Não Tropece na Língua

Número: 108
Data: 20/11/2019
Título: ALCORÃO = CORÃO, EM UM = NUM

ALCORÃO OU CORÃO


O nome do livro sagrado dos muçulmanos em árabe é “al-kuran”, em que “al” é artigo definido. É por isso que também se pode escrever, em português, Corão, separando-se o artigo do substantivo. A grafia mais comum, porém, é Alcorão – embora pareça redundante dizer o Alcorão – porque é assim que se comportam as palavras de origem árabe que se incorporam à língua portuguesa: o artigo AL se aglutina à palavra-base na passagem para o português. O falante não percebe ou não sabe disso quando diz: a alface, a alfândega, a almofada, a almôndega, o algodão, a aldeia, a alcova, a alcachofra, o alfinete, o algarismo, o alvará, o almoxarife – só para dar alguns exemplos em que o artigo em português é concomitante ao artigo árabe.


EM UM OU NUM


Não há nada na gramática e tampouco nas obras de literatura contra o uso da contração da prep. EM com os artigos indefinidos [um, uns, uma, umas]. A aproximação dos dois elementos conduz naturalmente, pela ressonância nasal, à contração: num, numa, nuns, numa. Tanto é que se fala assim.


Deixo por conta de Evanildo Bechara a síntese do caso: “Sabemos desde os primeiros bancos escolares que, quando se encontra na cadeia da frase a preposição de com o artigo definido ou pronome iniciado por vogal, se dá a contração: O livro de o menino / O livro do menino. A casa de ele / A casa dele. Já com os artigos indefinidos e certos pronomes iniciados por vogal esta contração é facultativa: O livro de um menino / O livro dum menino. É revista de outros tempos / É revista doutros tempos” (Na Ponta da Língua, v.2, RJ: Lucerna, 2002, p.177).

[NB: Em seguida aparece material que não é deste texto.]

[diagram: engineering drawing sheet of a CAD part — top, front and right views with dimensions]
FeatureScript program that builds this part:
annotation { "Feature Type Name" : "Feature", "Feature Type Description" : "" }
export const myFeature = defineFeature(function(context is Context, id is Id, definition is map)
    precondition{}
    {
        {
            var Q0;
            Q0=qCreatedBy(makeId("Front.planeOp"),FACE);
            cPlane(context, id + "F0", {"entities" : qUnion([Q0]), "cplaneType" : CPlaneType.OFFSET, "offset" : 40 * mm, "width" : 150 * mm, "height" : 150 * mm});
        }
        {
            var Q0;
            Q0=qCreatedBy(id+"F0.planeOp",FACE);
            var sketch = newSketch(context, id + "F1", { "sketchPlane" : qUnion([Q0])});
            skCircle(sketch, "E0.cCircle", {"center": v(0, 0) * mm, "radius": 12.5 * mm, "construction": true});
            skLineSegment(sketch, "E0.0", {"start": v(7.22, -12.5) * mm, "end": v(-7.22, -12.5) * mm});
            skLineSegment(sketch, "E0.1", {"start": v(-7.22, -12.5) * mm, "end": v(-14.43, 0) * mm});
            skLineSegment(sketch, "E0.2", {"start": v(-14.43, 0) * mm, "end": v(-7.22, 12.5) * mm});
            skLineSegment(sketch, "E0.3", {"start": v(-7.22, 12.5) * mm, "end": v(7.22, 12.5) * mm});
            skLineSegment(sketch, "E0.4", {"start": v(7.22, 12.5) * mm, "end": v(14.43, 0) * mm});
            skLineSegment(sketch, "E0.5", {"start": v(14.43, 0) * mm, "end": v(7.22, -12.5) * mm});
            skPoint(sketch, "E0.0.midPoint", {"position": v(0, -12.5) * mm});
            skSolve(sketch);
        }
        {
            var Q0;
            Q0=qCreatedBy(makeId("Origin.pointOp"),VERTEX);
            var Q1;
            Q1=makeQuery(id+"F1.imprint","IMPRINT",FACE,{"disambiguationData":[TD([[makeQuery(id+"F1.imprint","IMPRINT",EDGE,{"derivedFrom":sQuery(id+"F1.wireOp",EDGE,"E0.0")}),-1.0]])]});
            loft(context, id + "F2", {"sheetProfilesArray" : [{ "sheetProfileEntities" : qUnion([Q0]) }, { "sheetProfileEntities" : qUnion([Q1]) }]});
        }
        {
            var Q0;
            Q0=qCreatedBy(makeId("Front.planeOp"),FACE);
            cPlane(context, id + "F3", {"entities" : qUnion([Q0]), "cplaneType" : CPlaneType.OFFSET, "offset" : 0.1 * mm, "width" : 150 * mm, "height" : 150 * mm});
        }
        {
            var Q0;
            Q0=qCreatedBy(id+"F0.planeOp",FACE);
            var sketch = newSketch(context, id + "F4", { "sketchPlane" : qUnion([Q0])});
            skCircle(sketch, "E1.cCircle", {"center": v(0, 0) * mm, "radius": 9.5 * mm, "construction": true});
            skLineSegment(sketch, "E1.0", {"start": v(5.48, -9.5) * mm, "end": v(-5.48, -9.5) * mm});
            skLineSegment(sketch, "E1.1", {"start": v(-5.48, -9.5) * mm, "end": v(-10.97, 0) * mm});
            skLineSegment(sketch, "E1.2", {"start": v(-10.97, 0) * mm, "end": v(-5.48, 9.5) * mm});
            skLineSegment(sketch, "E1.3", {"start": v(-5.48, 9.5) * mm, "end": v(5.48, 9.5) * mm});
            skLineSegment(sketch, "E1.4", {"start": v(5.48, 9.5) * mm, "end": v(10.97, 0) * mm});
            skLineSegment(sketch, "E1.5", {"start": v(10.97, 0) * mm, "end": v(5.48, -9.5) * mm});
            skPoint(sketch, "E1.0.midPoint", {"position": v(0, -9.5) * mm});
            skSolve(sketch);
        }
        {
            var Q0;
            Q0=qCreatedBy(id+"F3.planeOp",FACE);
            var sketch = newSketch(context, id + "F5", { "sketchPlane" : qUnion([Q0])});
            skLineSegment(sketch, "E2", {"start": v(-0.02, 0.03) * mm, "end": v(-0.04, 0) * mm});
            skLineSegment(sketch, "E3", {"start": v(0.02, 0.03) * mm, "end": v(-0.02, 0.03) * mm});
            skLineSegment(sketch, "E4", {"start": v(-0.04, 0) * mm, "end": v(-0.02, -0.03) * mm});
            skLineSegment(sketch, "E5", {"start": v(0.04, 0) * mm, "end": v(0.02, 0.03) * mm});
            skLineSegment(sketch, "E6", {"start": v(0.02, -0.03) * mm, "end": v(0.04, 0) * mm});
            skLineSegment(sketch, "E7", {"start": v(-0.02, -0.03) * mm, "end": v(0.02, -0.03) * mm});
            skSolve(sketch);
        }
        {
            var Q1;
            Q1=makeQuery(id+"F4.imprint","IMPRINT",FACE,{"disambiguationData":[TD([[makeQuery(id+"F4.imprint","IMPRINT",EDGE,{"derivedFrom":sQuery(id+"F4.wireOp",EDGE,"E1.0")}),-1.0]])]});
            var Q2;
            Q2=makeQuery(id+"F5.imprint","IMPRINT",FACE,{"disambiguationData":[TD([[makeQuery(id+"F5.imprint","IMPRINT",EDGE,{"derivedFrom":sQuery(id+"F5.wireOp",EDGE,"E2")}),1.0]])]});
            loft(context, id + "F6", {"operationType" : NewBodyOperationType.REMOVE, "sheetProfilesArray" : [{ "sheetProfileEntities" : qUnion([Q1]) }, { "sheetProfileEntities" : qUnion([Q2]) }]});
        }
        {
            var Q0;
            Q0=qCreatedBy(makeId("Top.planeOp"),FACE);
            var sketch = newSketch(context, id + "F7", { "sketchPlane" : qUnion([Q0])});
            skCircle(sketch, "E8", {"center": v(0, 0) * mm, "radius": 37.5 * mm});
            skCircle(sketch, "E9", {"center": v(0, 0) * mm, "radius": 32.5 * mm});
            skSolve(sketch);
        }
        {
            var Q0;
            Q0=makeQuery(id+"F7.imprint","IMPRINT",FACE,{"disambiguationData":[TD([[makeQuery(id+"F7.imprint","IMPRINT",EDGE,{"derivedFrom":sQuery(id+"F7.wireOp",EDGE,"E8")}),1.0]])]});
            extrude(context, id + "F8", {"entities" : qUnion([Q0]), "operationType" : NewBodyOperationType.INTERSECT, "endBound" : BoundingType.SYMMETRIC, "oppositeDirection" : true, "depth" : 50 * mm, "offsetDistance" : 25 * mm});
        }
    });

A observação a fazer é que no Brasil o uso de dum é menos frequente do que em Portugal. Recebi mensagem de um lusitano assim: “Votos dum feliz Natal”. Também na Revista Luso-Brasileira de Florianópolis: “A Marcha dum Povo”. Entretanto, NUM é tão usual aqui quanto lá. Existem algumas situações em que a eufonia exige mesmo a contração, por exemplo quando a palavra anterior traz a terminação “em”: Creem em um só Deus [em em]. Melhor: Creem num só Deus.


O único caso em que se recomenda (mas não se obriga, cf. Machado de Assis, abaixo) usar em um é quando se trata do numeral. Exemplo: Ele estará de volta em um ou dois dias.


Fui procurar este emprego no grande escritor brasileiro Machado de Assis. Em duas páginas seguidas de “Memórias póstumas de Brás Cubas” (Abril Cultural, 1978, p. 22 e 23) já deparei com três ocorrências:
          1. “Como tocássemos, casualmente, nuns amores ilegítimos, meio secretos, meio divulgados, vi-a falar com desdém.”

          2. “Com efeito, abri os olhos e vi que o meu animal galopava numa planície branca de neve.” 

          3. “Logo depois, senti-me transformado na Suma Teológica de Santo Tomás, impressa num volume, e encadernada em marroquim, com fechos de prata e estampas.”


Anote: embora se tratasse de um volume, o autor usou a contração.


Então, não é questão de bom ou mau uso, certamente. Apenas de estilo e gosto; gosto pela redação mais fluente que as contrações das preposições com os artigos sem dúvida propiciam.